Pendant plus de trois ans, Européens et Américains se sont entredéchirés sur la définition des règles d'application du protocole dont ils ont fait dépendre leur ratification. Le point positif de ce protocole est de mettre en évidence l'efficacité des solutions marchandes par rapport aux solutions publiques. En effet, la communauté scientifique internationale s'accorde, pour la première fois, à dénoncer les taxes au profit des marchés de droits à polluer. De plus, ce système s'avère être un jeu à somme positive dans le sens où chaque participant à ce marché y trouvera un intérêt. Au plan climatique, l'idée du marché du carbone est que l'atmosphère ignore les frontières. Si le Canada est autorisé à polluer plus parce qu'il a aidé la Chine à polluer moins ou acheté un permis d'émission au Portugal qui a réduit ses émissions davantage que nécessaire, le bilan global des rejets de CO2 est le même. L'instauration d'une bourse internationale d'échange des droits devrait être mise en place, bourse qui devrait peser 20 à 30 milliards de dollars par an après 2010.

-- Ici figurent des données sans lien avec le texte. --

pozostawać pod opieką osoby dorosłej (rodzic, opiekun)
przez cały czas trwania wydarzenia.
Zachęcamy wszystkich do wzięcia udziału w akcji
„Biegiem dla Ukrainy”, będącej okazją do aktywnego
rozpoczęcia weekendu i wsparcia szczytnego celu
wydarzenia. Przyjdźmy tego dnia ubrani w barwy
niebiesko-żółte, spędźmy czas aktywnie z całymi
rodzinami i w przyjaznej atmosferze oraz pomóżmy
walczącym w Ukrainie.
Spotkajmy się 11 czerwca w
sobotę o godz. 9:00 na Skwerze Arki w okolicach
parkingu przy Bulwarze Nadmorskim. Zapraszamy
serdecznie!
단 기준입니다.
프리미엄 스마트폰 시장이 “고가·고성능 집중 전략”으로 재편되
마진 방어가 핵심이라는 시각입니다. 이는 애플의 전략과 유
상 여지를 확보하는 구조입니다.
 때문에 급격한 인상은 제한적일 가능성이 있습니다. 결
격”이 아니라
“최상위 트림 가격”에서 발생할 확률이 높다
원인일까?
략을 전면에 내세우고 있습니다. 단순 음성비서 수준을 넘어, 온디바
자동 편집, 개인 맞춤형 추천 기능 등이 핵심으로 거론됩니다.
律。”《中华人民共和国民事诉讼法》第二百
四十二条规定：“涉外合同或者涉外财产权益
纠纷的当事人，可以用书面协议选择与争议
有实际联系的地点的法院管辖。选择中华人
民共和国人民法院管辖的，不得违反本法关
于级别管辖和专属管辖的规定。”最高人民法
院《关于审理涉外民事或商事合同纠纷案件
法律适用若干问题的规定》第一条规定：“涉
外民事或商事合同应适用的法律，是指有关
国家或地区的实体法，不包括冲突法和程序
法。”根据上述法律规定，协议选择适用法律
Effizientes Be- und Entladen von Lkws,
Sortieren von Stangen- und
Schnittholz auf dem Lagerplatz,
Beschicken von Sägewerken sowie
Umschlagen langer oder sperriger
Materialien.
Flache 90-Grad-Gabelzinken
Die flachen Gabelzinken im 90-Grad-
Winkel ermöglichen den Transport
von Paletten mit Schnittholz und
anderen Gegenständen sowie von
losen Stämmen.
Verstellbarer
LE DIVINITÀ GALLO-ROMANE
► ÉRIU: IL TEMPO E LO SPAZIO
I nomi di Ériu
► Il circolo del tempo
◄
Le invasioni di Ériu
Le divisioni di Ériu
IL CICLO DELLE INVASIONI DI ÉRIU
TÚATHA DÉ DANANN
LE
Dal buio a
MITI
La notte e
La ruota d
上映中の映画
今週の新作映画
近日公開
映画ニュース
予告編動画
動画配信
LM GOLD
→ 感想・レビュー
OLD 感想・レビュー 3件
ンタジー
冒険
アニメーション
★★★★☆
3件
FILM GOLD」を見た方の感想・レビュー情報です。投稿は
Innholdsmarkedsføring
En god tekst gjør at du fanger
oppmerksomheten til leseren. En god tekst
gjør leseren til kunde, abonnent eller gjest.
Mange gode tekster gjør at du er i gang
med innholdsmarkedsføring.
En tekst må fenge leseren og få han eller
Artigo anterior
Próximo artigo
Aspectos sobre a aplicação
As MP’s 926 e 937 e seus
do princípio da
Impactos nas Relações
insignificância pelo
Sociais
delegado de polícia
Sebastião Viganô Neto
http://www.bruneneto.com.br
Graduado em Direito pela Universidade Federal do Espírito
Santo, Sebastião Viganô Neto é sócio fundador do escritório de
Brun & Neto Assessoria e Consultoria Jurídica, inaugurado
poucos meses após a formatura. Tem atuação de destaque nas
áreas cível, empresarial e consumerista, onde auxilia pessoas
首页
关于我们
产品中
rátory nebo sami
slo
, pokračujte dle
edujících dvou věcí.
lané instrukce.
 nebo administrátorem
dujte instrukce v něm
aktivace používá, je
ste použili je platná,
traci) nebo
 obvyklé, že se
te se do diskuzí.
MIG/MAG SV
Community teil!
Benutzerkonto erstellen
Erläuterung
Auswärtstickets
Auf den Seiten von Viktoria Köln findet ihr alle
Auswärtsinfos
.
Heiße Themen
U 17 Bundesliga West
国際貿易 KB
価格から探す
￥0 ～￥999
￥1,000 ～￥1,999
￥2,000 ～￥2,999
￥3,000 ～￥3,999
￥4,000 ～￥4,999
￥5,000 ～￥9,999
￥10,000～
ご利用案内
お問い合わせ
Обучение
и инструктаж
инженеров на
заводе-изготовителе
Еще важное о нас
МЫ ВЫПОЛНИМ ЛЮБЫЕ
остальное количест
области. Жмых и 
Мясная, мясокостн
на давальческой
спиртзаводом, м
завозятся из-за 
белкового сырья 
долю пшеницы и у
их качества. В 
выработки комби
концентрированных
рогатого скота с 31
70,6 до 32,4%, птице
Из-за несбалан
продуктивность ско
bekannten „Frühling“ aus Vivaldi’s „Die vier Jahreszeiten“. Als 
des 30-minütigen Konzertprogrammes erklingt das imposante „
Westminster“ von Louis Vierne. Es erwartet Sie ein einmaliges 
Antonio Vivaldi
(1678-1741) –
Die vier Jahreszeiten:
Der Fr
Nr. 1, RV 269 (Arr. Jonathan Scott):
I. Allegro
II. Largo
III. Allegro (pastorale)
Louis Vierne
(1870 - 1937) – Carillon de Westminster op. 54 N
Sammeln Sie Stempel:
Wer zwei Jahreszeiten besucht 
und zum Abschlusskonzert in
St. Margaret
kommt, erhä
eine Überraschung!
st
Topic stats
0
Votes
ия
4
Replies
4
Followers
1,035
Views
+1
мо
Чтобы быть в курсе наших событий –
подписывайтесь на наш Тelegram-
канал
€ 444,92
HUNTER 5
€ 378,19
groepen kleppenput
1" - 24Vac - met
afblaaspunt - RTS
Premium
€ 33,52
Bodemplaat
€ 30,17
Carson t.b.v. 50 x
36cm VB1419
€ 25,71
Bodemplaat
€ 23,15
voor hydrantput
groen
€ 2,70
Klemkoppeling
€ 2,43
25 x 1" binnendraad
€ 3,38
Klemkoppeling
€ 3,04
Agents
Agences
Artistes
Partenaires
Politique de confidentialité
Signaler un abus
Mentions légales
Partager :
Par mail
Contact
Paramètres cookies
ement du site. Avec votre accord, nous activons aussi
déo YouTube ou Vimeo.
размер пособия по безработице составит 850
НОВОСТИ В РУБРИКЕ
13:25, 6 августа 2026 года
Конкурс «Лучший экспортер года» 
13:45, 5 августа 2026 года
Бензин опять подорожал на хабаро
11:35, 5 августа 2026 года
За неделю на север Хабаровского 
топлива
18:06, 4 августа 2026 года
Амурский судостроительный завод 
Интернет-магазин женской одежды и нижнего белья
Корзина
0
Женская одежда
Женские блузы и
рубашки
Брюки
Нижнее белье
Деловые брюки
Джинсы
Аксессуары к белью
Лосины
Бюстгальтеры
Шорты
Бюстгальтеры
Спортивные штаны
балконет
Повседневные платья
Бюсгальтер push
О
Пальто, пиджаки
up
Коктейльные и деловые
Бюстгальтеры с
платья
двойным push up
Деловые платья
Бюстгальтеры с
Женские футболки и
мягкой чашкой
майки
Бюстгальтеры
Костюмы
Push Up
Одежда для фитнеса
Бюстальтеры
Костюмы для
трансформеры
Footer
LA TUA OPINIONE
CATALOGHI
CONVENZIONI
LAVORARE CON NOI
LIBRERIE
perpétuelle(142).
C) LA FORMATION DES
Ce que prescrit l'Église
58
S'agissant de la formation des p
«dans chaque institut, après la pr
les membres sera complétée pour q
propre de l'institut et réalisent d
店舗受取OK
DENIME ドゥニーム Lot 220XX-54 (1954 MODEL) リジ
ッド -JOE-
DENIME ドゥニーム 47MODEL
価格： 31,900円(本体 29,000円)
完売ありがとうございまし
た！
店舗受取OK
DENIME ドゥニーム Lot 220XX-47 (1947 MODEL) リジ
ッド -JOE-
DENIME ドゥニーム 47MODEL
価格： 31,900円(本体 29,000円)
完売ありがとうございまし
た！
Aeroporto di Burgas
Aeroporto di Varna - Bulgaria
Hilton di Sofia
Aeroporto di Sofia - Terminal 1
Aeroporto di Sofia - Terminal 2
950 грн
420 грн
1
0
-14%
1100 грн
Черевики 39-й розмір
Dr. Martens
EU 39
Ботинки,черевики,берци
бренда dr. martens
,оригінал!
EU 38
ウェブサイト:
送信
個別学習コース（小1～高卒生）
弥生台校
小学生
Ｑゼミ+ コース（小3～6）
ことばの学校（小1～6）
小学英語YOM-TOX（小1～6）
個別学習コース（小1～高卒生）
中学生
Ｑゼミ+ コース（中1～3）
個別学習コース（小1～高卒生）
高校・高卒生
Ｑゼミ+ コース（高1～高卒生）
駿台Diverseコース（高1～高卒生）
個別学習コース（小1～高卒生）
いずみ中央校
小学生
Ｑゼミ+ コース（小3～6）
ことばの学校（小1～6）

Les joutes entre les différents pays ont porté notamment sur la taxation des énergies polluantes, qui fausserait les conditions de concurrence si elle n'est pas harmonisée au plan international, et sur les règles du futur marché mondial du CO2. La réglementation de la concurrence est une pratique très répandue en Europe mais qui a peu de légitimité dans la mesure où une concurrence réglementée par une autorité publique (nationale ou supra-nationale) n'est déjà plus de la concurrence. La concurrence exige en effet une totale liberté d’accès au marché et une totale liberté contractuelle.

2-      Les raisons de la décision américaine.

Avec 36% des émissions de CO2 du Nord en 1990, les Etats-Unis pèsent lourd dans la ratification de Kyoto. Le respect de leur quota de Kyoto (-7%) leur imposerait en fait une réduction d'émissions de 30% à l'horizon 2010 compte-tenu de l'envolée actuelle de leurs rejets. 2,2 milliards de tonnes d'émissions de CO2 à réduire en 2010, c'est 2/3 du futur marché mondial du carbone. Les experts internationaux estiment qu'il y aura une baisse assurée du prix en bourse si les Américains font définitivement défaut. La communauté internationale place les Etats-Unis au premier rang de la production globale des gaz à effet de serre. Que peut-on dire du fait que les américains apparaissent comme les plus gros pollueurs du monde? Cette affirmation est à mettre en parallèle avec le fait que la production américaine est à rapprocher du nombre d'habitants. Considérons, nous aussi, que les chiffres parlent d'eux-mêmes.. En ramenant la production énergétique, non plus au niveau global mais au niveau individuel, quelle est la place des Etats-Unis? Il s'avère, comme cela est démontré sur le graphique suivant, qu'en considérant les émissions de CO2 par habitant (1997), les Etats-Unis ne sont plus au premier mais au sixième rang mondial (à un niveau équivalent à celui du Luxembourg).

Par conséquent, la décision américaine défend le fait que l'offre énergétique, et sa croissance, sont à mettre en perspective avec les besoins. De plus, il ne faut pas oublier que depuis les travaux de Coase, les américains sont les premiers à avoir pris conscience de la prédominance des marchés de droits à polluer sur les autres instruments réglementaires de protection de l'environnement (il existe déjà une bourse d'échange de ces droits à Chicago). Le refus américain d'entériner le protocole de Kyoto tient au caractère autoritaire de la procédure. Le Figaro (30 mars 2001) relatait le fait que les Etats-Unis reprochent au traité de Kyoto son côté coercitif ce qui impose à l'industrie des coûts sans rapport avec les bénéfices attendus.. La conscience de l'environnement n'a rien à voir avec l'adhésion ou non à une instance supra-nationale. Cette conscience relève d'une démarche individuelle et locale.

Peut-être, pour satisfaire le besoin énergétique et contourner la critique internationale, les Etats-Unis devraient-ils développer une stratégie industrielle moins polluante. Le nucléaire paraîtrait à cet égard remplir les conditions. Cette alternative devrait satisfaire ceux qui prétendent défendre l'environnement ! Qu’en pensent les verts ?

Mots clés : Coase, Droits à polluer, Environnement, Kyoto.